The Armenia_C dataset comprises five individuals from Areni-1 dating between 4350 and 3500 BCE. These limited data show paternal lineages assigned mainly to haplogroup L (two samples) with one refined to L1a, and maternal lineages including H (2), K (2), and U4a (1). Because n=5 is very small, all genetic inferences must be treated as preliminary and hypothesis-generating rather than definitive.
mtDNA: The presence of haplogroups H and K fits within a broad West Eurasian maternal spectrum. Haplogroup K is commonly associated with early farming expansions in parts of Anatolia and Europe, while H is widespread across late Neolithic and later West Eurasia. U4a is less common but occurs in northern and steppe-associated contexts, suggesting possible links or mobility involving northern or steppe-derived maternal ancestry.

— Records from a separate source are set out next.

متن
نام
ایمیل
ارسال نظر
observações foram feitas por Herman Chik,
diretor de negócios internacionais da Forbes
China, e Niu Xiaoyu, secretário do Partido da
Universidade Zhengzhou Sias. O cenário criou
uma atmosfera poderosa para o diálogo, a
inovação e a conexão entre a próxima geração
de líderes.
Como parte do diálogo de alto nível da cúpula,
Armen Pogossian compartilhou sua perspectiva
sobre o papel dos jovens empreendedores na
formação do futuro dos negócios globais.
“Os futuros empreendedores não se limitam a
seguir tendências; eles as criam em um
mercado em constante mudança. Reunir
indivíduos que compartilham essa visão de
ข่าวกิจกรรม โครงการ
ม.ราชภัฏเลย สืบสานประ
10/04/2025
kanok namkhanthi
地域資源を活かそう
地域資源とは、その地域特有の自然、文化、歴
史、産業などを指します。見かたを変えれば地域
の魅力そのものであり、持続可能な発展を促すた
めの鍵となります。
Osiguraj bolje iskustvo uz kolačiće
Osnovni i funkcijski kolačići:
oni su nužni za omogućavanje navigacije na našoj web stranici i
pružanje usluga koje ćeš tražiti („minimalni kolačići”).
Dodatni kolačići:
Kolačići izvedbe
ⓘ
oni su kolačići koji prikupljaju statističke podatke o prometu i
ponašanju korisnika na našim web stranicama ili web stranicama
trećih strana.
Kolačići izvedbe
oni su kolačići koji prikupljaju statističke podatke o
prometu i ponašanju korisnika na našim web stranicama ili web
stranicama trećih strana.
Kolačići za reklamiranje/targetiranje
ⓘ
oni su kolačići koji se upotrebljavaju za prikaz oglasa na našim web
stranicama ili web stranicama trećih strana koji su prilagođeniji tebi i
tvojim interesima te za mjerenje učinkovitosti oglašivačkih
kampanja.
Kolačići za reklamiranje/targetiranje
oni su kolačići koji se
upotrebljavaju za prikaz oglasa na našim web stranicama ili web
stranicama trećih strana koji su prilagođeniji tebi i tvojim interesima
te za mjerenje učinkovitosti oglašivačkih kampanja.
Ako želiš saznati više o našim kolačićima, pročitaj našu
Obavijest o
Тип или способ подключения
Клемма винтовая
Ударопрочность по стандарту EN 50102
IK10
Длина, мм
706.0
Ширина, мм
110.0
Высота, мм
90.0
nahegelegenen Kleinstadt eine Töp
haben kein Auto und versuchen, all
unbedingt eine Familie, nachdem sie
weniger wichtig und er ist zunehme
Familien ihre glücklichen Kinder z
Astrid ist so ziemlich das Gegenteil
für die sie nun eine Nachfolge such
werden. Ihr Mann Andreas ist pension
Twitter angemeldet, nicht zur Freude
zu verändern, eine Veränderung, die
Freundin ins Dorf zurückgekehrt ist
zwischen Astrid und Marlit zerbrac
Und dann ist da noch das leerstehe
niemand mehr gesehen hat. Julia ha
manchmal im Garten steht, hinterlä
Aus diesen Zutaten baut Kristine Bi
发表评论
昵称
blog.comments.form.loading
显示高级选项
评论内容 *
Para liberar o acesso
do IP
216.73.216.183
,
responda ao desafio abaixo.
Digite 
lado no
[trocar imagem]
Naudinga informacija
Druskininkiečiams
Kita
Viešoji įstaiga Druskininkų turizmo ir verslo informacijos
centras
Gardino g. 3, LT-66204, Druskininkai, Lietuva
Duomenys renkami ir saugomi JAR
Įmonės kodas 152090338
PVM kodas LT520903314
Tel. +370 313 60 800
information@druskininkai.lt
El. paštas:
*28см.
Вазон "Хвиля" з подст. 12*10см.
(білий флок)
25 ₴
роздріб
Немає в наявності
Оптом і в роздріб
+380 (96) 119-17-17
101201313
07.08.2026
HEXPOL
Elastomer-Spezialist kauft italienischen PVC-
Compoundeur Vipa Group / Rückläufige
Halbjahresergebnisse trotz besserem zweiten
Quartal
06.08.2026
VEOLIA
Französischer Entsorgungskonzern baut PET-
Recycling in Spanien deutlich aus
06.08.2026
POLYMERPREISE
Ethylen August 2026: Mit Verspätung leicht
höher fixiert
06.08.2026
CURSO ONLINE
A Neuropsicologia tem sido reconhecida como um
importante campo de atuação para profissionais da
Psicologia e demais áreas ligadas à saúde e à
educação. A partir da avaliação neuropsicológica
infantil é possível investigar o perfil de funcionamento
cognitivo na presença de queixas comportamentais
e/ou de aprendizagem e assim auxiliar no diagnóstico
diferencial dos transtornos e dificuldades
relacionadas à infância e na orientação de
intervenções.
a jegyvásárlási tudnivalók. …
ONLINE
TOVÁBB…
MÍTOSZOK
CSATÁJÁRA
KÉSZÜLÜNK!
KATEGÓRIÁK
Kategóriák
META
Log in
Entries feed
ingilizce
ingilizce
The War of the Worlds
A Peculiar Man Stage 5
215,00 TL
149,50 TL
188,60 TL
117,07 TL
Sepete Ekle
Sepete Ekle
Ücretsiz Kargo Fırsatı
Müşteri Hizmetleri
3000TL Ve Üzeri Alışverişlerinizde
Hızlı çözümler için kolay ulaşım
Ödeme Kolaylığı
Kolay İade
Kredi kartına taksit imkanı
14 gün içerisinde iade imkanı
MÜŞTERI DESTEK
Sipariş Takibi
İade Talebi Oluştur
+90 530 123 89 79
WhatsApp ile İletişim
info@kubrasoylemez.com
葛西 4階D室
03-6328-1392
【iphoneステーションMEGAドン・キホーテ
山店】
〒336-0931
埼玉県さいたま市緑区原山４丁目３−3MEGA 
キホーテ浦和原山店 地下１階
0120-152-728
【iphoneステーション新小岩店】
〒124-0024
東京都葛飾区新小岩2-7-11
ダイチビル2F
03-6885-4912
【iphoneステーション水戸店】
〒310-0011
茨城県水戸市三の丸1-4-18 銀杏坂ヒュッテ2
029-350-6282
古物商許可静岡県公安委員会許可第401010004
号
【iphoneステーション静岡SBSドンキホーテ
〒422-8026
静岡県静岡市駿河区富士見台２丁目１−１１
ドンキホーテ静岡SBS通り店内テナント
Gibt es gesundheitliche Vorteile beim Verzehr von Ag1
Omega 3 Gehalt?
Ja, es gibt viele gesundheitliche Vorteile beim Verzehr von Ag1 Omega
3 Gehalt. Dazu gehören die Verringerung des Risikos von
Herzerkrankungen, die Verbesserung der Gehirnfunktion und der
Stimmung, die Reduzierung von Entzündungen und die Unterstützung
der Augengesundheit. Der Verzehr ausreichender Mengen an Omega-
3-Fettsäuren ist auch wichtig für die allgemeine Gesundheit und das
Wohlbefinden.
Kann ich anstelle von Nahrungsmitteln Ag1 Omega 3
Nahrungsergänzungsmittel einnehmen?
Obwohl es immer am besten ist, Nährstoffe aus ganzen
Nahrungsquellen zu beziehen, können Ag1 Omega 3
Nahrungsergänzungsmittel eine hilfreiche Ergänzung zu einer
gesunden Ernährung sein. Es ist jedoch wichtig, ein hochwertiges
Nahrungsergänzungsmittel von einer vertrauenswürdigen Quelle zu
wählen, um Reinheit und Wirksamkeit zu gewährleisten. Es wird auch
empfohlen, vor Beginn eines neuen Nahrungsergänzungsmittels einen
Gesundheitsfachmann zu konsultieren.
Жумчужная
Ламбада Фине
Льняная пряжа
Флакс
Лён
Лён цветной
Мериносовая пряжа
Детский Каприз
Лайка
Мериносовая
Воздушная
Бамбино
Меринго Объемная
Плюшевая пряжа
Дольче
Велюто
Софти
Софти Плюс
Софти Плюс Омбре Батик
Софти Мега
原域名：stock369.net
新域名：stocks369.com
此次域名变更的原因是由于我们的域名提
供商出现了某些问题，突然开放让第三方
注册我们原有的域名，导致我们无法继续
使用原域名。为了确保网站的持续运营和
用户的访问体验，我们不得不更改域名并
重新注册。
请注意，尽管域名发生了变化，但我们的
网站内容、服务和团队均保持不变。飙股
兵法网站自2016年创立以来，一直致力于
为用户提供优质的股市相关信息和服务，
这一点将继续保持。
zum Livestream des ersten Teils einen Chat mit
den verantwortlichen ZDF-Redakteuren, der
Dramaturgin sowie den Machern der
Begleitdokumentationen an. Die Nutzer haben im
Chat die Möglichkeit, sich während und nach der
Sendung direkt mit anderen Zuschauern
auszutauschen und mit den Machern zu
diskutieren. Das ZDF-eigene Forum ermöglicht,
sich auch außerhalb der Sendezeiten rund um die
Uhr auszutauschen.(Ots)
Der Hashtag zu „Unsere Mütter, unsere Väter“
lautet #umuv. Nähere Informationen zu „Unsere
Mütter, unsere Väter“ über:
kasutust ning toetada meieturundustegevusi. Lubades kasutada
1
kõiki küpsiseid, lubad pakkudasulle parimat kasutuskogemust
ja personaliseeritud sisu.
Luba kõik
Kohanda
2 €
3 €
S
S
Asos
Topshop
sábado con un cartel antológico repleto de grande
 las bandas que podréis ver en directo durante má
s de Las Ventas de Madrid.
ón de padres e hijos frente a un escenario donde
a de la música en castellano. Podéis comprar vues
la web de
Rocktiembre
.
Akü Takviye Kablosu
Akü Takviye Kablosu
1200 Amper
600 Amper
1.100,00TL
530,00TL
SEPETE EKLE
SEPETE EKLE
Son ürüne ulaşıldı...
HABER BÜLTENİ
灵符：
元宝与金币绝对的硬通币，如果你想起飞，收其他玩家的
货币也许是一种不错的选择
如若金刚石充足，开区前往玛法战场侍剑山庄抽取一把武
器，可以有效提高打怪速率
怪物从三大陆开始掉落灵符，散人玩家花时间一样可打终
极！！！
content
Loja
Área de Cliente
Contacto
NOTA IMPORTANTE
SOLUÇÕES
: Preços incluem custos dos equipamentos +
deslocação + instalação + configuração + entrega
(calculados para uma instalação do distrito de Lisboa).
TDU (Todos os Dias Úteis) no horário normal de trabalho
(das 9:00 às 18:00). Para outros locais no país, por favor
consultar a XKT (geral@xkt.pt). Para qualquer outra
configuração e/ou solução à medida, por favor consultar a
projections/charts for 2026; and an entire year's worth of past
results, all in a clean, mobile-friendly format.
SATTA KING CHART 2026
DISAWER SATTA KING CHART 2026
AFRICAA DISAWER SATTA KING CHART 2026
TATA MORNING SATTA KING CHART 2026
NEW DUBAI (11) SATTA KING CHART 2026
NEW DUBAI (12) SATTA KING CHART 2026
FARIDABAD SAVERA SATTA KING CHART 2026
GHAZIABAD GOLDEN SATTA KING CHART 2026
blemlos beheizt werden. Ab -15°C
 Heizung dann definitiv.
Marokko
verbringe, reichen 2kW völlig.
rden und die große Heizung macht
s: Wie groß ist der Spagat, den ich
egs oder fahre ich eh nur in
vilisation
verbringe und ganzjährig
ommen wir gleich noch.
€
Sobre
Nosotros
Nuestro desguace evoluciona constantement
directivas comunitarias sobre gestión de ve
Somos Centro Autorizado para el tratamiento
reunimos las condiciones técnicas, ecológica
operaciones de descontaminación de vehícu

Y-DNA: Haplogroup L and its subclade L1a are relatively rare in the Caucasus and Europe and are today more frequent in parts of South and West Asia. Their appearance here may reflect localized founder effects, long-distance connections, or transient gene flow from the south; archaeological parallels for long-range exchange provide a plausible context.
Overall interpretation: archaeological evidence of regional exchange combined with this genetic signal is consistent with a mixed ancestry picture for Chalcolithic Areni — contributions from Anatolian/Levantine farmer-derived lineages, Caucasus hunter-gatherer substrata, and possible southern inputs — but low sample count (<10) makes these patterns provisional.